Текст страницы:
------------------------------------------------
В чем это заключалось? Сохранение офицерских кадров, ведение глубинной разведки, стратегической разведки, революция в военном деле – немцы ведь совершили подлинный переворот в стратегии. Раньше, говоря о блицкриге, называли его суть бредовой. Ничего подобного! Германия, не имея ресурсов, никакой иной войны, кроме молниеносной, вести не могла. Первая мировая была позиционной – и Германию медленно раздавили.

– Ошибки, как понимаю, были учтены германским военным руководством?

Карпов: Да, немцы избрали совершенно другую стратегию: бронированный кулак – танки, штурмовая авиация – пробивают брешь в обороне противника, куда устремляется лавина машин. Именно так, не втягиваясь в бои, чтобы ломать какую-то оборону. Брестскую крепость, к примеру, без раздумий они оставили в тылу, и дошли до Смоленска, где столкнулись с серьезным сопротивлением. Тут же танки генерала Гудериана повернули на юг… Такую стратегию не осваивала, такой стратегией не владела ни одна армия мира.

Орлов: Мы же планировали активной обороной прочно прикрыть развертываемое сосредоточение войск, а затем перейти в решительное наступление… Так вот, о том, как перейти в решительное наступление – думали, это мы отрабатывали. А вот то, как пятнадцать дней удерживать противника, к сожалению, продумано не было… Поэтому и были смяты. Если бы войска, как говорилось, были приведены в полную боевую готовность, то столь серьезных потерь, вероятно, не было бы, хотя все равно нам бы пришлось отступать. Не только потому, что были слабее. Мы были не готовы противостоять немецкой стратегии, не находили противоядия блицкригу.

Лишь в 1943 году появились у нас воздушные и танковые армии соответствующего состава, началось массирование артиллерии, установился штат стрелковой дивизии. На Курской дуге мы создали восемь рубежей обороны – глубиной на 300 километров, выдержали необыкновенной силы массированный удар танков и авиации противника, отразили его, а потом перешли в наступление и уже, можно сказать, не останавливались, пока не поставили победную точку в Берлине.

Вот это по идее и задумывалось в 1941 году – остановить наступающего противника, измотать его силы активной обороной, а затем перейти в наступление. Но, к сожалению, тогда это не было исполнено. И, кажется, не могло быть исполнено в полном объеме.
------------------------------------------------
Фрагмент данных:
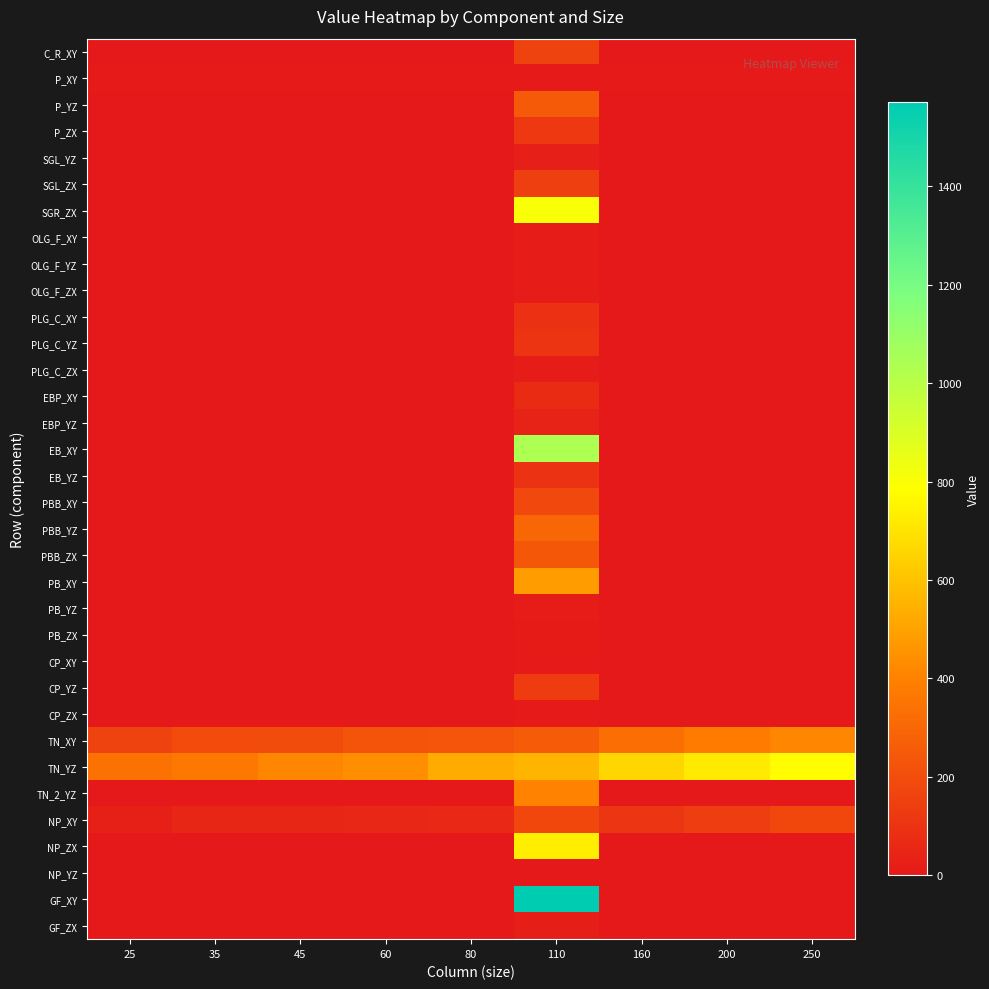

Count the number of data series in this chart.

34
------------------------------------------------
Задача 1: Пожалуйста, изложите суть текста страницы в двух предложениях.
Задача 2: Согласуются ли с текстом страницы утверждения (a) немцы оставили Брестскую крепость в тылу, (b) на Курской дуге было создано пять рубежей обороны, (c) Первая мировая война была молниеносной? На каждое ответьте «да» или «нет» и приведите решающие слова текста дословно.
Для ответа нужен только текст страницы, строки не используются.

Ожидаемый ответ 1: Германия, не имея ресурсов, не могла вести никакой иной войны, кроме молниеносной, и применила новую стратегию: танки и штурмовая авиация пробивали брешь в обороне противника, не втягиваясь в бои. Советские войска не были готовы противостоять этой стратегии, и лишь в 1943 году у них появились воздушные и танковые армии соответствующего состава, после чего на Курской дуге они выдержали массированный удар и перешли в наступление, закончившееся в Берлине.

Ожидаемый ответ 2:
(a) Да: «Брестскую крепость, к примеру, без раздумий они оставили в тылу».
(b) Нет: «На Курской дуге мы создали восемь рубежей обороны».
(c) Нет: «Первая мировая была позиционной».